Chief Executive John Lee will lead a delegation to Kazakhstan and Uzbekistan in June, a move the investment industry believes will open new markets for Hong Kong businesses and boost regional economic links.
Asset management company representative Cliff Zhang, who is part of the delegation, has previously accompanied the Chief Executive on two visits to the Middle East. His company signed an agreement with Oman last September to launch that country’s first energy transition fund.
Mr Zhang said several collaborations are expected to be announced during the Central Asia trip, including joint investments with the Oman Investment Authority.
He noted that Middle Eastern governments and institutions are optimistic about the vast potential of the Central Asian market. He emphasised that Hong Kong can serve as a vital bridge connecting the Chinese Mainland, the Middle East and Central Asia.
“It is essentially leveraging the capital from the Middle East which has the desire and the interest to invest more in Central Asia which has the market and the market opportunities,” Mr Zhang said.
“Countries of the Middle East need the Chinese and the Asian companies to bring their products, their technology, their services to those markets,” he added.
“That is where Hong Kong plays a role in connecting the dots, being a “super connector” and a “super value-adder” in bringing everybody together.”
Mr Zhang highlighted Central Asia’s unique economic advantages, emphasising its young population, abundant natural resources and strategic position between Asia and Europe.
While noting that the distinct strengths and investment landscapes of Central Asia and the Middle East cannot be directly compared, he sees significant opportunities ahead.
Mr Zhang said that Central Asia offers greater scope for co-operation, particularly across the real estate, energy and infrastructure sectors.
“I think Central Asia is a gold mine that is at its early stage of development and opening up,” he said.
Mr Zhang added that Central Asia requires more technology and investment from partners in infrastructure and property development, for example.
“I definitely see that the demand in the property space is a very real one,” he noted. “That is also one of the areas where we think Hong Kong enterprises have a very strong capability, given Hong Kong is also one of the major property markets globally.”
Beyond housing, Central Asia’s demand for hotels, office buildings and shopping malls is rising rapidly.
Mr Zhang pointed out that major expanding cities such as Astana and Almaty in Kazakhstan, and Tashkent in Uzbekistan, are all keen to leverage Hong Kong’s expertise in urban planning and public transport management.
He added that Central Asia faces enormous investment needs for mineral and natural gas processing facilities while actively developing renewable energy sources.

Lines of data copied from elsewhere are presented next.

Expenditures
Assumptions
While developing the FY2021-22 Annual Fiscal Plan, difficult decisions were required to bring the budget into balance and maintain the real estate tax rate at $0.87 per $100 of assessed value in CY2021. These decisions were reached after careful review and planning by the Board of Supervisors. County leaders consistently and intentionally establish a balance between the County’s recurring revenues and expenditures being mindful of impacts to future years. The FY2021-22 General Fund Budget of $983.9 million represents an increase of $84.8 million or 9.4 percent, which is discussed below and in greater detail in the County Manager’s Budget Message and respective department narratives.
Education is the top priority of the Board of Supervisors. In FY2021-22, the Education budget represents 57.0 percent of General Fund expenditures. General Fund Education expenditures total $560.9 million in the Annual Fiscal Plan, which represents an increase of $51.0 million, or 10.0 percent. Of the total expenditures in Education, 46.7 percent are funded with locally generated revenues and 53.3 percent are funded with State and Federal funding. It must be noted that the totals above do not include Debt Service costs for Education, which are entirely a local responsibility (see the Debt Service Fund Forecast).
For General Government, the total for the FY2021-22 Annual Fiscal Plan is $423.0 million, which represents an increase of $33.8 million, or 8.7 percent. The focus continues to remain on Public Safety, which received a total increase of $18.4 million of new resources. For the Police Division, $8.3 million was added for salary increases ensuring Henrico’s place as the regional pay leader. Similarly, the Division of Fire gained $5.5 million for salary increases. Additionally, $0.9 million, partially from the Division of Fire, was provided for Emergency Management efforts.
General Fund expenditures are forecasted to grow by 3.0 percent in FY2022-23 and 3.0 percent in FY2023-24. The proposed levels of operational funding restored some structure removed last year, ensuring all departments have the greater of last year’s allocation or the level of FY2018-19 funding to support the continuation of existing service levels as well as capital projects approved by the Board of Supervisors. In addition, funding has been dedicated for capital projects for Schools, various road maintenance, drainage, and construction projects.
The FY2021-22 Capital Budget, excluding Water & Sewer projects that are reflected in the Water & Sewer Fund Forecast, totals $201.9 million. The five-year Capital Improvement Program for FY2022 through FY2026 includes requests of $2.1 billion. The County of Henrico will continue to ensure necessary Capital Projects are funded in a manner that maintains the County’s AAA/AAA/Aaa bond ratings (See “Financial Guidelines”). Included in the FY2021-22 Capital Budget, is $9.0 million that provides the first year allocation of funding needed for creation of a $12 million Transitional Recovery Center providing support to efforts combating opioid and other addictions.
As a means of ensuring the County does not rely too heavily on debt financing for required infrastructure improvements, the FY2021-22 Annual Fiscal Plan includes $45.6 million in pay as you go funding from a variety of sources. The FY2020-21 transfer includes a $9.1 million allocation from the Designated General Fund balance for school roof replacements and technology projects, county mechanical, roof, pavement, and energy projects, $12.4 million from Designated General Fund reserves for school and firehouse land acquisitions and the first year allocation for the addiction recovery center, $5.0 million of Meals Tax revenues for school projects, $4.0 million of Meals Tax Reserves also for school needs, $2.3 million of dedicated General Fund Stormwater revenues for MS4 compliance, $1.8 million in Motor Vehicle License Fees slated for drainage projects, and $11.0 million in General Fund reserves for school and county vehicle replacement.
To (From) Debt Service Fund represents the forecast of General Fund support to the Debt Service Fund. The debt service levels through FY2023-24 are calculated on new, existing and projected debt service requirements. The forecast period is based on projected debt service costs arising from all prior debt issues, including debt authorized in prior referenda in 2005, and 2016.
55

At the same time, local demand for professional services such as finance and healthcare continues to grow.
Asked how to draw lessons from the Middle East, Mr Zhang observed that Central Asia’s predominantly Muslim population shares cultural ties with the Middle East.
He also stressed that establishing a local team is essential when entering new markets to accurately gauge policy directions and foster mutual trust. Having already set up an office in the Middle East, his company plans to adopt a similar model in Central Asia.
He added that this Central Asian delegation is the largest organised by the current-term Government, surpassing last year’s Middle East mission, and features an increased presence of representatives from Chinese Mainland companies.
“This symbolises the further deepening of joint efforts to venture into the global market between the two,” Mr Zhang said.